Während der Fußball-Weltmeisterschaft 2010 in Südafrika war Borst bei jeder Nacht dabei Henry Schut in einer Talkshow über Nederland 1 im Fernsehen. Auch bei den großen Turnieren 2014 und 2016 war Borst Schuts regelmäßiger Kumpel.

Zusammen mit Sander de Kramer hat Hugo Borst die Sunday Foundation gegründet, die sich unter anderem für die Rechte von Kindern in den Niederlanden einsetzt Sierra Leone.

Chest ist ein Fan von Sparta Rotterdam und hat einen Sohn.

Anfang 2011 wurde bekannt, dass Borst alle seine TV-Aktivitäten ab sofort einstellen wird. Er hat auch aufgehört, zur Allgemeine Zeitung, wo der Kolumnist auch unter Vertrag stand. Borst gab an, er sei seit Monaten todmüde und gegen eine Ausbrennen saß auf. Er möchte sich mehr auf das Schreiben von Büchern konzentrieren.[4]

Seit August 2013 ist Borst die neue Stimme der Sonntagssendung von NOS auf der ganzen Linie, zusammen mit Henry Schut. Schut und Borst sind die Nachfolger von Toine van Peperstraten und Tom van 't Hek, dass die NOS links für jeweils FOX Sport und BNR Nachrichtenradio.

2015 erschien Borsts Buch ma über seine wahnsinnige Mutter. Ein Jahr später, 2016, schrieben er und Carin Gaemers einen Brief an AußenministerMartin van Rijn über minderwertige Altenpflege in den Niederlanden. Diesem Brief folgte im Oktober 2016 ein Manifest Scharf in der Altenpflege mit zehn Punkten zur Verbesserung der Altenpflege.[5] Für ihren Einsatz erhielten sie die Machiavelli-Preis 2016 und den Ausgabepreis 2017.

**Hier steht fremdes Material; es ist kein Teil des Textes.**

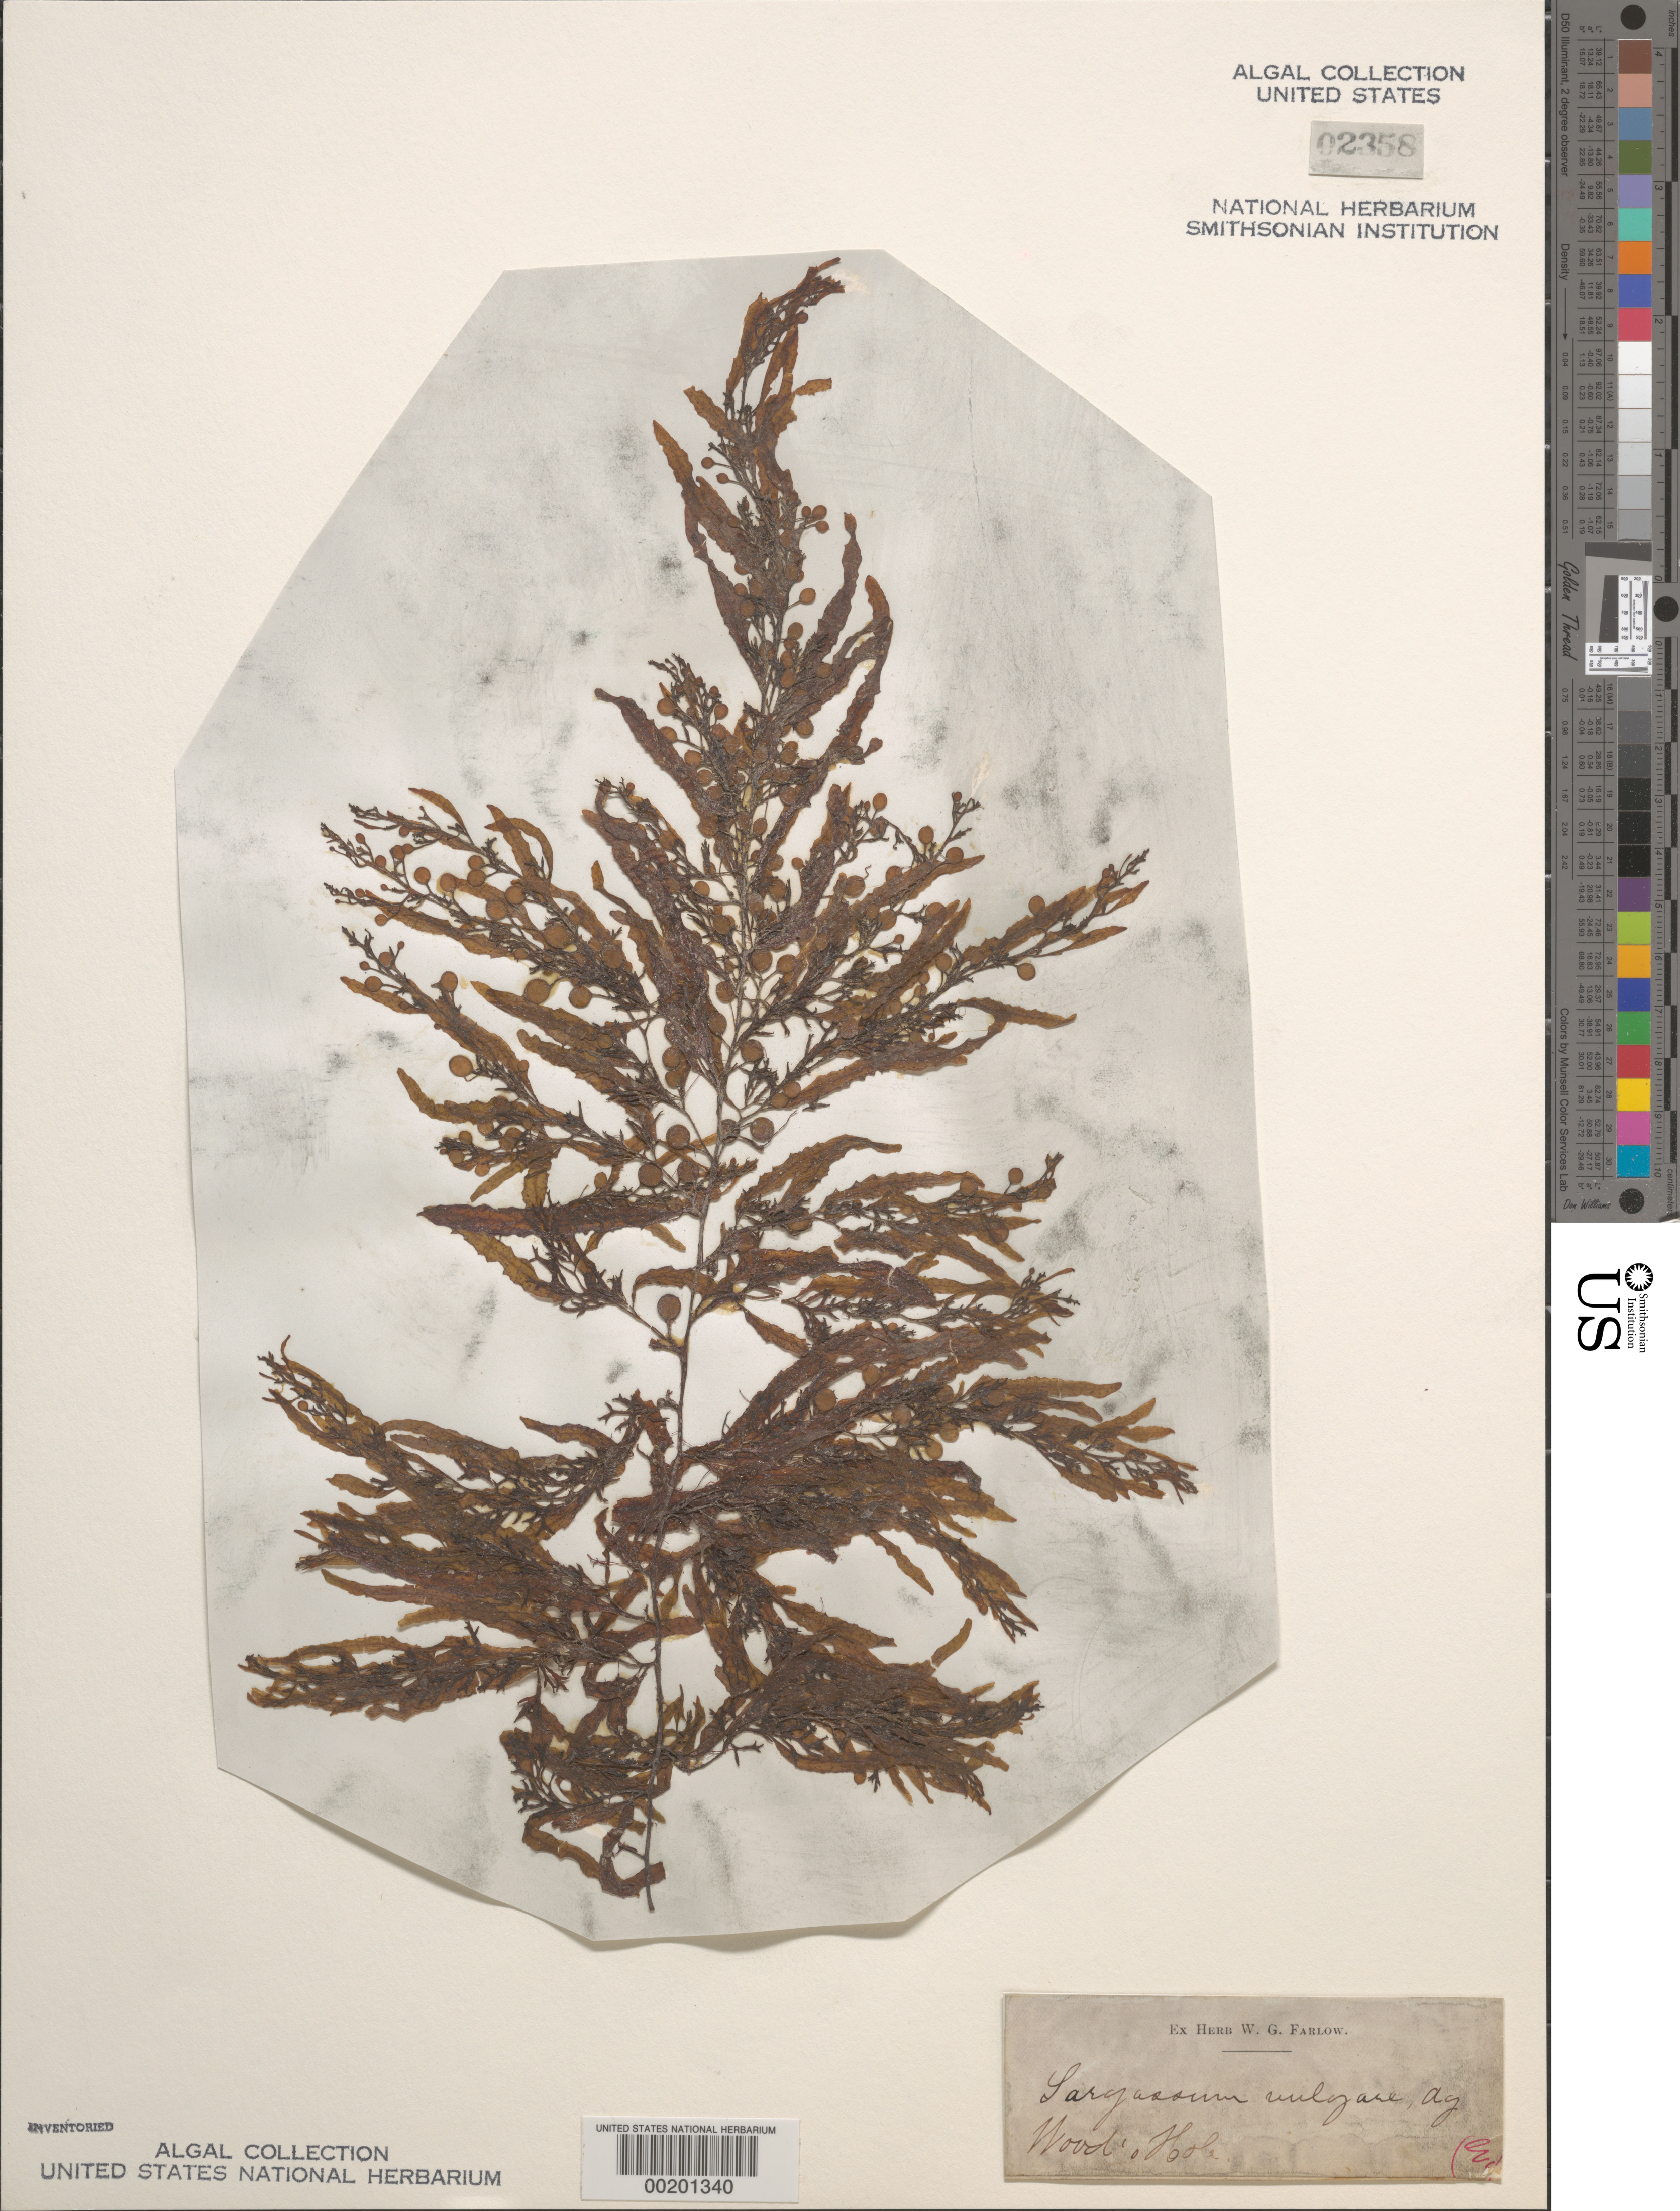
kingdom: Chromista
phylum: Ochrophyta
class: Phaeophyceae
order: Fucales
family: Sargassaceae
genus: Sargassum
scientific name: Sargassum vulgare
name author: C. Agardh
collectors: W. Farlow (Herbarium)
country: United States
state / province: Massachusetts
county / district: Barnstable County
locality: Woods Hole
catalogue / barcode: US 2358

Borst ging 2018 mit Adelaide Roosen auf der Suche nach menschlicher Fürsorge bei Demenz in der vierteiligen Serie Im Leeuwenhoek (in einem Rotterdamer Pflegeheim), gesendet von Sender HUMAN.[6] In der vierteiligen Serie Im Süden zu Hause (MENSCH, 2020) setzen sie ihre Suche in Süd-Rotterdam fort.[7]

Literaturverzeichnis

  • Die Coolsingel blieb leer (1996), nominiert für die Goldene Bucheule
  • Über Väter und Söhne. Van Bastens Jungenzimmer und andere Geschichten (2005)
  • Das große, gemütliche Fußball-Quizbuch für die ganze Familie ist m. Hans Jörgen Nicolaï (2006)
  • Über Lust und Liebe. Gute-Nacht-Geschichten (wenn man natürlich nichts Besseres zu tun hat) (2007)
  • Schieß auf Volkert van der G. Die besten Fußballgeschichten (2008)
  • Über Väter und Söhne (2008)
  • Alle Bälle auf Heintje (2009)
  • Warum ich Sparta so liebe (2010)
  • verringern (2011)
  • Oh Louis (2014)
  • ma (2015)
  • Oh Mutter (2017)

Werdegang

JahrMittelFunktion
1985 - 1991Fußball InternationalJournalist
1991 - 1994PanoramaJournalist
1994 -hartes GrasChefredakteur seit 2004
2004Kommt der Schuss (BNN)Geschworene
2005 -Allgemeine ZeitungKolumnist
2005 -EsquireKolumnist
2005 - 2010Studio-Fußball (NOS)regulär
2006 - 2010Die Welt bewegt sich weiter (VARA)Stammtischgast
2007 - 2009Über Väter und Söhne (VPRO)Interviewer und Moderator
2010WIA4 (VPRO)Voice-over
2013 -Entlang der Linie (NOS)Präsentation Sonntagnachmittag mit Henry Schut

Wissenswertes

Siehe die Kategorie Hugo Brust von Wikimedia Commons für Mediendateien zu diesem Thema.